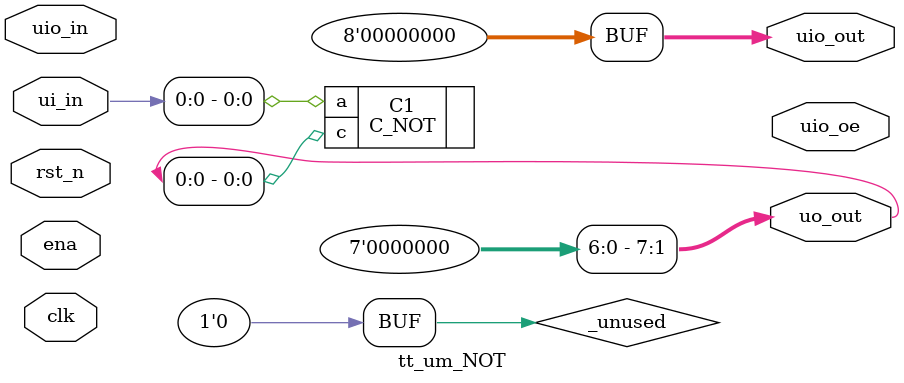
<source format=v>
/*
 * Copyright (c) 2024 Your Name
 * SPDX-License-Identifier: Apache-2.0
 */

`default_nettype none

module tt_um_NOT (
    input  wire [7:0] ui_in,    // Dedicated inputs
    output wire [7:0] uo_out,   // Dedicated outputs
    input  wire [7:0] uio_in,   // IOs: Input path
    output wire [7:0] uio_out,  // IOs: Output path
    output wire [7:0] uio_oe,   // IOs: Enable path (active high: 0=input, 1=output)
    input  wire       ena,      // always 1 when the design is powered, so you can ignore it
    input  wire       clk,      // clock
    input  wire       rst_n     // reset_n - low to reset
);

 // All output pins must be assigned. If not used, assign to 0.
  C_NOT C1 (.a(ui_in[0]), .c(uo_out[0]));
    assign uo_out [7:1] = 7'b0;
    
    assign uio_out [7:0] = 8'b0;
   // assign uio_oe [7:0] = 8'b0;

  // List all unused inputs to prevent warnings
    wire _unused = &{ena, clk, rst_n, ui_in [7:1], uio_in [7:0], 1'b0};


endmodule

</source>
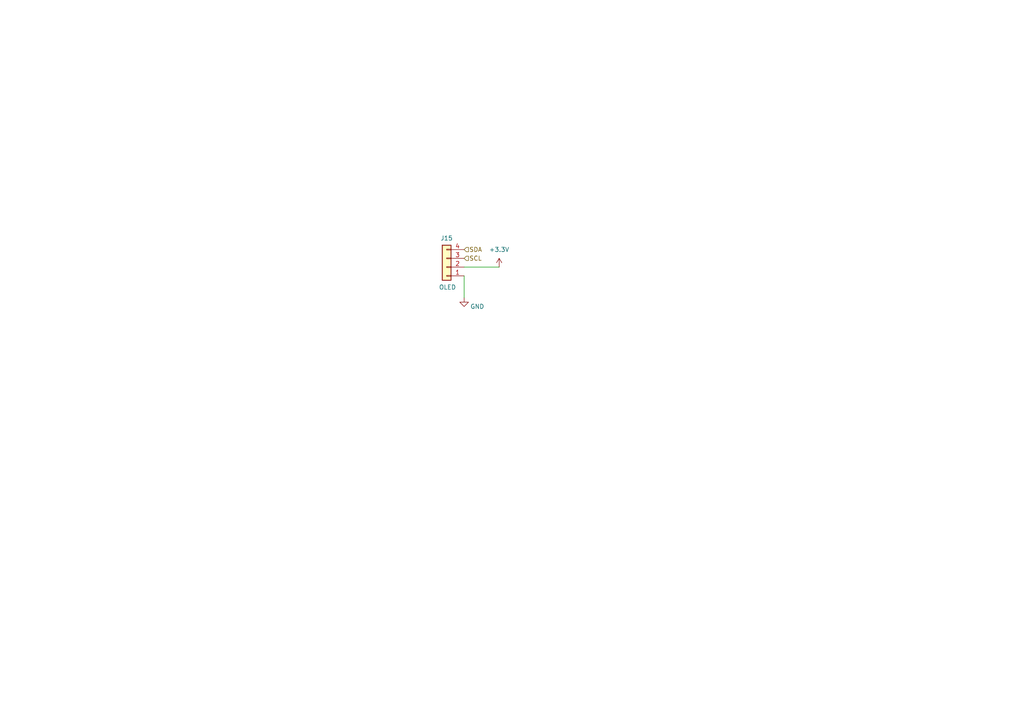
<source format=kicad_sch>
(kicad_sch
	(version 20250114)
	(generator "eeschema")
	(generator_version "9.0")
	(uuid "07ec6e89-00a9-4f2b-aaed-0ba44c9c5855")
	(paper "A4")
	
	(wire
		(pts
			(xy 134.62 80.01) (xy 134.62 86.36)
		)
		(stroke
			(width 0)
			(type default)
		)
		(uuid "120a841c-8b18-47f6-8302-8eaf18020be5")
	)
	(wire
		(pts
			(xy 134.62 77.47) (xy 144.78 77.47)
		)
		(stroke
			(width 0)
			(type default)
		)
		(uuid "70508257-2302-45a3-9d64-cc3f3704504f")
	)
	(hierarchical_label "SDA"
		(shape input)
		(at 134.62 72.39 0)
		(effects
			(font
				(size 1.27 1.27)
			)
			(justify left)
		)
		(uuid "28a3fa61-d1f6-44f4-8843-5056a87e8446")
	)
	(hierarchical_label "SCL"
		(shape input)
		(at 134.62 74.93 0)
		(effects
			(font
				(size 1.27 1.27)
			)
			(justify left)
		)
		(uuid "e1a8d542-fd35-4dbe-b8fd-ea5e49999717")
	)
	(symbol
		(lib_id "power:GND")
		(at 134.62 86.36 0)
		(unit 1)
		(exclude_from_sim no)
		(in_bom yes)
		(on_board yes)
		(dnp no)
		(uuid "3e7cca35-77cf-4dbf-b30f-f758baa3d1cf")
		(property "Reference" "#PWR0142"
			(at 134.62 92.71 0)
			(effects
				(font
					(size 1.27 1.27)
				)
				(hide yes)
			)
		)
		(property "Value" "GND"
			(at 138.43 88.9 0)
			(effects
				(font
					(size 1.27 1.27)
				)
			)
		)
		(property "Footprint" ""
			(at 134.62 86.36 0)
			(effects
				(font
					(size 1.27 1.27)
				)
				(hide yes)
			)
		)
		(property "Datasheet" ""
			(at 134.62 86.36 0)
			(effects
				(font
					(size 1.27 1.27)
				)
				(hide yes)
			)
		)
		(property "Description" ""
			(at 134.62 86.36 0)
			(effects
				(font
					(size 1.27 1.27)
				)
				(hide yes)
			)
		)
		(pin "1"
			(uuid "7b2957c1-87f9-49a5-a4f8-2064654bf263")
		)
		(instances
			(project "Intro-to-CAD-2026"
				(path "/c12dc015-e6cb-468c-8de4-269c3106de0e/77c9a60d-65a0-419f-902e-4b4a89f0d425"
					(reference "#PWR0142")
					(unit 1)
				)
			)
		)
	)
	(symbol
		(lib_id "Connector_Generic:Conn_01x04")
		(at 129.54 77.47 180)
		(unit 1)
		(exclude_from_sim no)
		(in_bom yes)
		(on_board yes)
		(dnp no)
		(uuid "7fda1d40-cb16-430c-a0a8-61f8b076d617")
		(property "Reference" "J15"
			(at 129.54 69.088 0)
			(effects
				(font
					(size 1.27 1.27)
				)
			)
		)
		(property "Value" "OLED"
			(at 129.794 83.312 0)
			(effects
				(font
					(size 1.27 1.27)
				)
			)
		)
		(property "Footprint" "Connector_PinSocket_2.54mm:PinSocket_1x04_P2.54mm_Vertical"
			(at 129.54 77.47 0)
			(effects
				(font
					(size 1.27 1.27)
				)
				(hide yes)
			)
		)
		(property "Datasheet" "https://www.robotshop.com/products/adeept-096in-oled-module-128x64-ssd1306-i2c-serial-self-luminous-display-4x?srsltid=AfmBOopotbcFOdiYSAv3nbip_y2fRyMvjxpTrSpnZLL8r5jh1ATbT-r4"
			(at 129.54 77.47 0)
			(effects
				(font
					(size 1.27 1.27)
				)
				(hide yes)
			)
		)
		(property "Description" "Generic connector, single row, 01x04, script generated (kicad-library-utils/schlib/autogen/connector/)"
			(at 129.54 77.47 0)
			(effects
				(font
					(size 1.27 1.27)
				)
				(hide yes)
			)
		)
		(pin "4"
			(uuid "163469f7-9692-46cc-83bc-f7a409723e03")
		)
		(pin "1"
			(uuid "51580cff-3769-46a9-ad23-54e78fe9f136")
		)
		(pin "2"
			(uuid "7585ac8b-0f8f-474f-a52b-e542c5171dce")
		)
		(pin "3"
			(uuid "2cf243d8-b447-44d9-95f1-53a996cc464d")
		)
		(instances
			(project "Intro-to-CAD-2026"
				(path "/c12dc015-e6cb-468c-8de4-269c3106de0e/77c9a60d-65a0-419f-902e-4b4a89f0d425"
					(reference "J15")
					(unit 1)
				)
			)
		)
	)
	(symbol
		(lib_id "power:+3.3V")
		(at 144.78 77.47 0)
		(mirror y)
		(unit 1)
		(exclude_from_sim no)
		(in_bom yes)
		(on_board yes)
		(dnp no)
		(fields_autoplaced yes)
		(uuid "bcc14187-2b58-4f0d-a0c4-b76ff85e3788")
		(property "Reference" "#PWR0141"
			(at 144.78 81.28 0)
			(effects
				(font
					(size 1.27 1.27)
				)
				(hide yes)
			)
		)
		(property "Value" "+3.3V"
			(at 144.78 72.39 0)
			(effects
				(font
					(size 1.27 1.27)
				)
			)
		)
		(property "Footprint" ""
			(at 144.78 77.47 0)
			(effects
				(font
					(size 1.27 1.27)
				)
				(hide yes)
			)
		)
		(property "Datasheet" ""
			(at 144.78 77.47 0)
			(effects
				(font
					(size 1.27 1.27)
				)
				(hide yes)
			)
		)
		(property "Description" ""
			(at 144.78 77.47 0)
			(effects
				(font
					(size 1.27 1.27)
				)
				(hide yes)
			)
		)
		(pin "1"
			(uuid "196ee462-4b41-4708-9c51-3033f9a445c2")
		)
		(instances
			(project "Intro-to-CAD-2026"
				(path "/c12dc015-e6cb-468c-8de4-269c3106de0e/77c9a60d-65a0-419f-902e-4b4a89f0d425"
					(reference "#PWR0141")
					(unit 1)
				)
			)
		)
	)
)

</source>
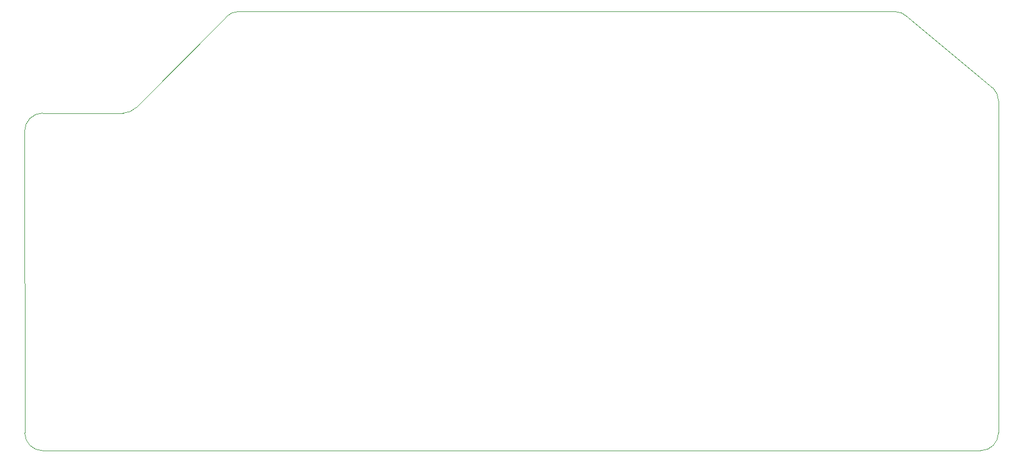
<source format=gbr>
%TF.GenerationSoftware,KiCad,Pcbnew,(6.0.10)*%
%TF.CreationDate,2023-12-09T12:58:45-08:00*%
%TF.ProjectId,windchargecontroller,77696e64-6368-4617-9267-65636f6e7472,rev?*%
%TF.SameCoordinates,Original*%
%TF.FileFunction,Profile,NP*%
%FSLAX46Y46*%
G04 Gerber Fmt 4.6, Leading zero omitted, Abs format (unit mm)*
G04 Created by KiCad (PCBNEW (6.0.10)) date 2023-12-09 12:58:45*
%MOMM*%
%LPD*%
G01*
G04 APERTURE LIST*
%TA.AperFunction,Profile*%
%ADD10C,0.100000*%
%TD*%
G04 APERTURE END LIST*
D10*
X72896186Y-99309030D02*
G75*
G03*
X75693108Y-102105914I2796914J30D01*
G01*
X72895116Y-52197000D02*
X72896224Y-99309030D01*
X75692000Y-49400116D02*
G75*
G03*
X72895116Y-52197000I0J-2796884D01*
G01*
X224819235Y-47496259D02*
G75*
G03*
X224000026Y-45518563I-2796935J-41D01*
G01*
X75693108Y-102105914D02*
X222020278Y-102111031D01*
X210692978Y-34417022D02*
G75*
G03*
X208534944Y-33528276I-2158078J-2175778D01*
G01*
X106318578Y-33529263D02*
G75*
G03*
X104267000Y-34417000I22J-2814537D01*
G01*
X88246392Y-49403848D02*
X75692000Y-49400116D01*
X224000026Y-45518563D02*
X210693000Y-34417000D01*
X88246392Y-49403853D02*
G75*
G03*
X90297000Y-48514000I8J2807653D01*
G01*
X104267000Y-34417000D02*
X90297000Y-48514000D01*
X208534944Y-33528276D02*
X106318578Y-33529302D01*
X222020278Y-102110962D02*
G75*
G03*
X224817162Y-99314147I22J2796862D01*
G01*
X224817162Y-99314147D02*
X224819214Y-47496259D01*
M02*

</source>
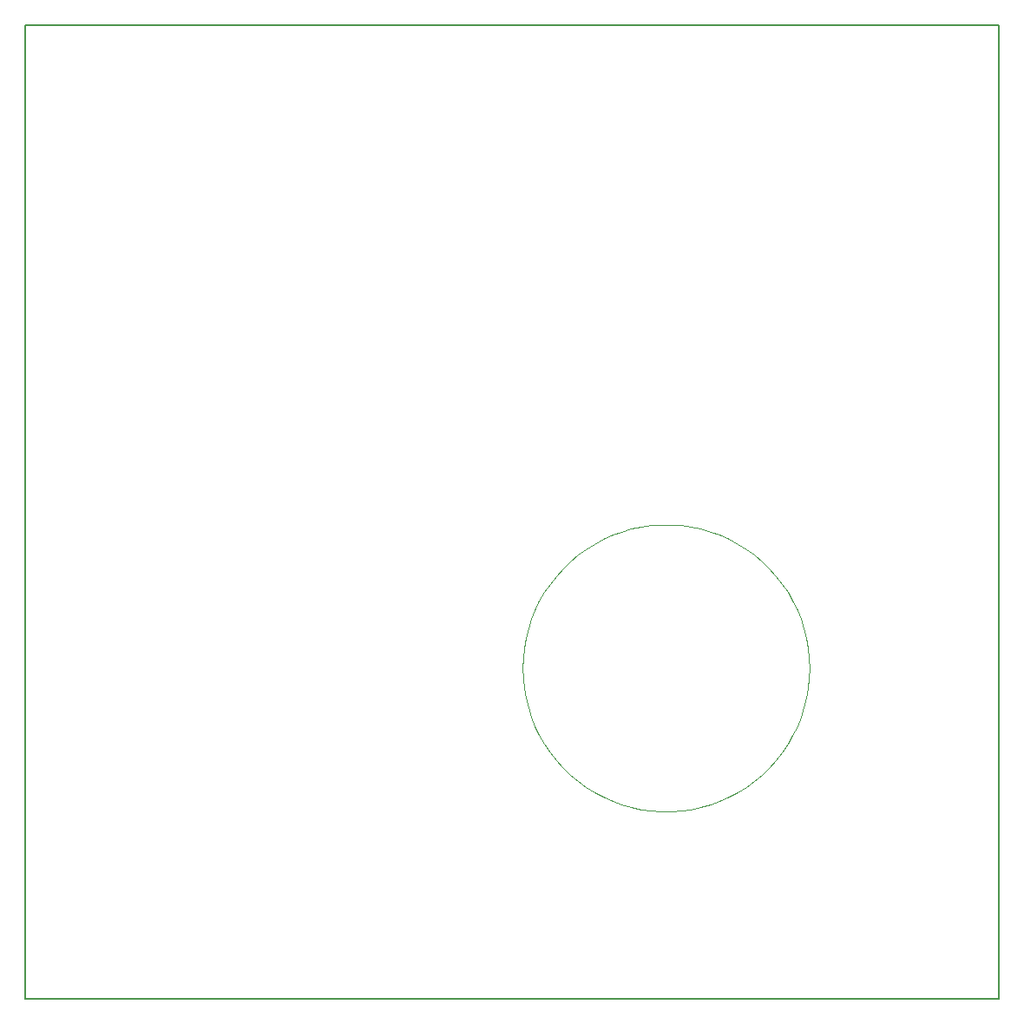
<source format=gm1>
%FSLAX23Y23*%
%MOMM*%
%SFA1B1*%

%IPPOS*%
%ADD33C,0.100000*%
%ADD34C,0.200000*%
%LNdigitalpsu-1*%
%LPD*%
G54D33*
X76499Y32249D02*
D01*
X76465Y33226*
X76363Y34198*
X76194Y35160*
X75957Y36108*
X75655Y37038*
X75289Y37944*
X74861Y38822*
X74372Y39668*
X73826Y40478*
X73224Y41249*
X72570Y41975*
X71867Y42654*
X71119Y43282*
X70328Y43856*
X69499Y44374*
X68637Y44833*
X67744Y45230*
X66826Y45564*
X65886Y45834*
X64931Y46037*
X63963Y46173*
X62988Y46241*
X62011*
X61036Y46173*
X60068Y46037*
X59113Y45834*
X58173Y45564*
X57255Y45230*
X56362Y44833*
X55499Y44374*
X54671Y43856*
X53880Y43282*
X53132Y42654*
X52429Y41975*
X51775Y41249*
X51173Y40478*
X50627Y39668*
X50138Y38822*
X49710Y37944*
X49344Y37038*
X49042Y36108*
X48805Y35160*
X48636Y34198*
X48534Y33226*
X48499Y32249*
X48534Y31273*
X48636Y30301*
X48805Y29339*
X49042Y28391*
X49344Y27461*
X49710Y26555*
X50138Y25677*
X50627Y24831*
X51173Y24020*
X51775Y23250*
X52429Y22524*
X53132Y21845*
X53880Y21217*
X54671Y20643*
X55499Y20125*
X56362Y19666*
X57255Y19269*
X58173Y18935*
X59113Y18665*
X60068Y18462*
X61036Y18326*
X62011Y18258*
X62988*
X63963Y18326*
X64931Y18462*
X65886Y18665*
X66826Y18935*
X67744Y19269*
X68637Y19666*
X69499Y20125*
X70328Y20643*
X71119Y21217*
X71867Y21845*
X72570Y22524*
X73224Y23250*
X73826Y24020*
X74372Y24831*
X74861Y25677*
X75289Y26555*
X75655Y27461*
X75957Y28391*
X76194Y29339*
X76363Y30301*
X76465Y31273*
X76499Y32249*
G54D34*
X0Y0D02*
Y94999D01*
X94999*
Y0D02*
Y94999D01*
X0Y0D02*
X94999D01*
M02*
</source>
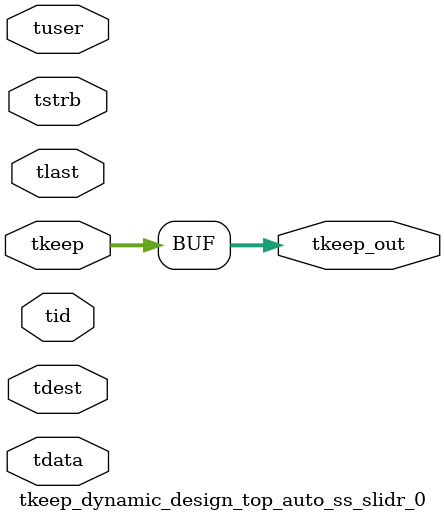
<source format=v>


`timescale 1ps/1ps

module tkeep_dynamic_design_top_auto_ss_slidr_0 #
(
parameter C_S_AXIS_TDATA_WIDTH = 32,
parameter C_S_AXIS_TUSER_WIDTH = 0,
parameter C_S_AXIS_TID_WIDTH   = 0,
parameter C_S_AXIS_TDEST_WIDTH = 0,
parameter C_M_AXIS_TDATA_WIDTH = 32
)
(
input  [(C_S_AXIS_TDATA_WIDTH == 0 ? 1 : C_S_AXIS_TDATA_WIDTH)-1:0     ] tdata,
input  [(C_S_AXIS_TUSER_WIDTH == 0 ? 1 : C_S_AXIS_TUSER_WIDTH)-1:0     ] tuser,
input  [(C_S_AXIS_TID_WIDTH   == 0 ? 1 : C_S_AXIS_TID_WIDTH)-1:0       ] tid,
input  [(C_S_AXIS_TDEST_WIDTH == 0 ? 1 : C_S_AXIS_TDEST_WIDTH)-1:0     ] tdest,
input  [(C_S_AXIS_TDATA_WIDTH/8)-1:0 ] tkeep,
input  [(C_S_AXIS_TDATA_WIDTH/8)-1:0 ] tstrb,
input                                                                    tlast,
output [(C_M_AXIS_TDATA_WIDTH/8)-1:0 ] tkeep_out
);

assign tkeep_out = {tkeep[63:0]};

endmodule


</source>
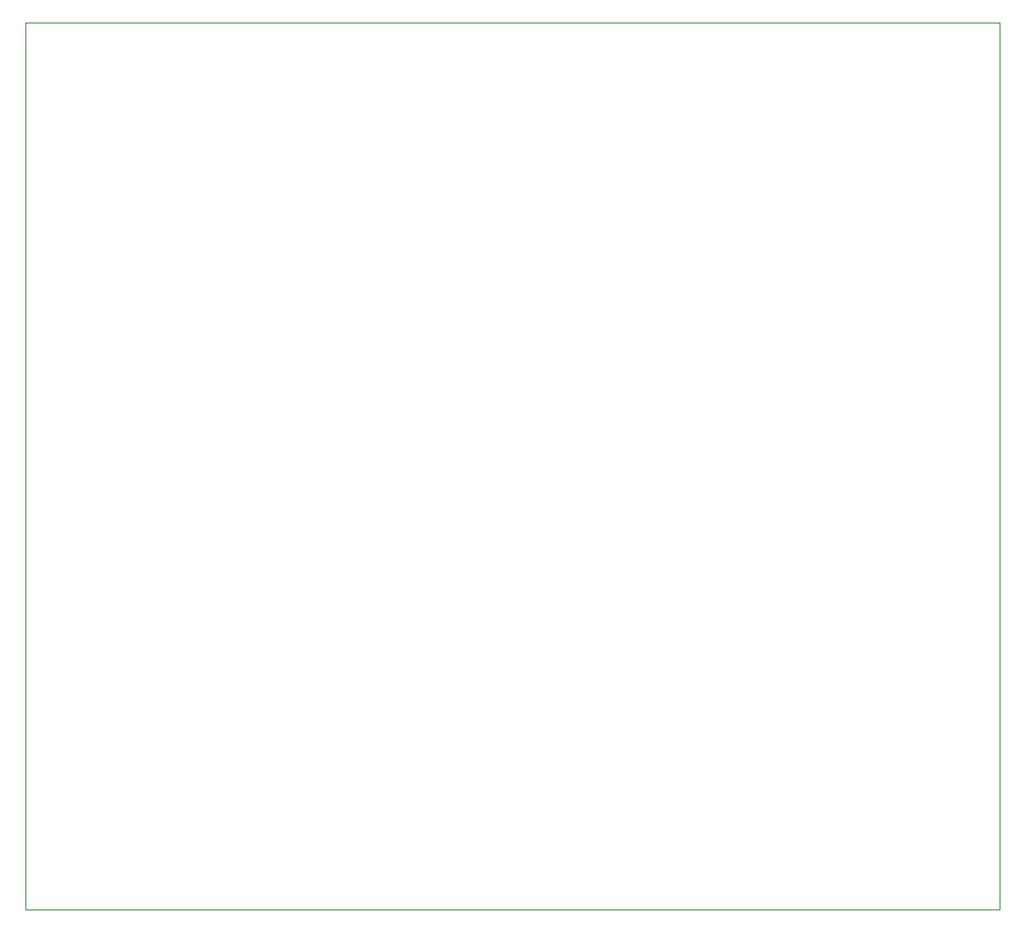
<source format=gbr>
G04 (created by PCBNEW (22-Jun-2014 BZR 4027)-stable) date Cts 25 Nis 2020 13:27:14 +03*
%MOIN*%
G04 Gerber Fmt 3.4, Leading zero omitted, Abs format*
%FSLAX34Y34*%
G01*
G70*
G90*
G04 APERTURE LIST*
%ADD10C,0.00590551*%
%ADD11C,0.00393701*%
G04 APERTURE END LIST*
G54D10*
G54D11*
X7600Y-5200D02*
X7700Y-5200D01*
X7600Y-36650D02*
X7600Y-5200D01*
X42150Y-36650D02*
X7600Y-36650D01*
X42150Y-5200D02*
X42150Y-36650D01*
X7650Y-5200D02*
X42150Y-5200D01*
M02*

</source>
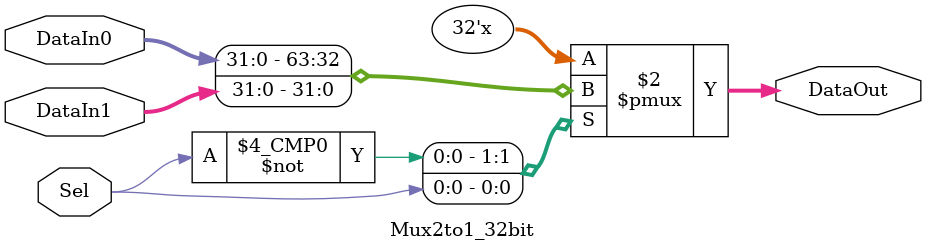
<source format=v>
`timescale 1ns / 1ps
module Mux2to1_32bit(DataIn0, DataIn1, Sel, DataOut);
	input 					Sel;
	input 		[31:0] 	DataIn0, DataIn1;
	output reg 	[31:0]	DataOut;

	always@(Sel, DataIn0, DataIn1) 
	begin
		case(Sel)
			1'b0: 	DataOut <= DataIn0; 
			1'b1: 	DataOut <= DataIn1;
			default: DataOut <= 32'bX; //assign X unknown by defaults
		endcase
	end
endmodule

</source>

------------------------------------------------------------

- **Brief**: For every line above that includes the word "parameter", return the line.

- **Answer to this problem**:
parameter C_S_AXIS_TDATA_WIDTH = 32,
parameter C_S_AXIS_TUSER_WIDTH = 0,
parameter C_S_AXIS_TID_WIDTH   = 0,
parameter C_S_AXIS_TDEST_WIDTH = 0,
parameter C_M_AXIS_TDATA_WIDTH = 32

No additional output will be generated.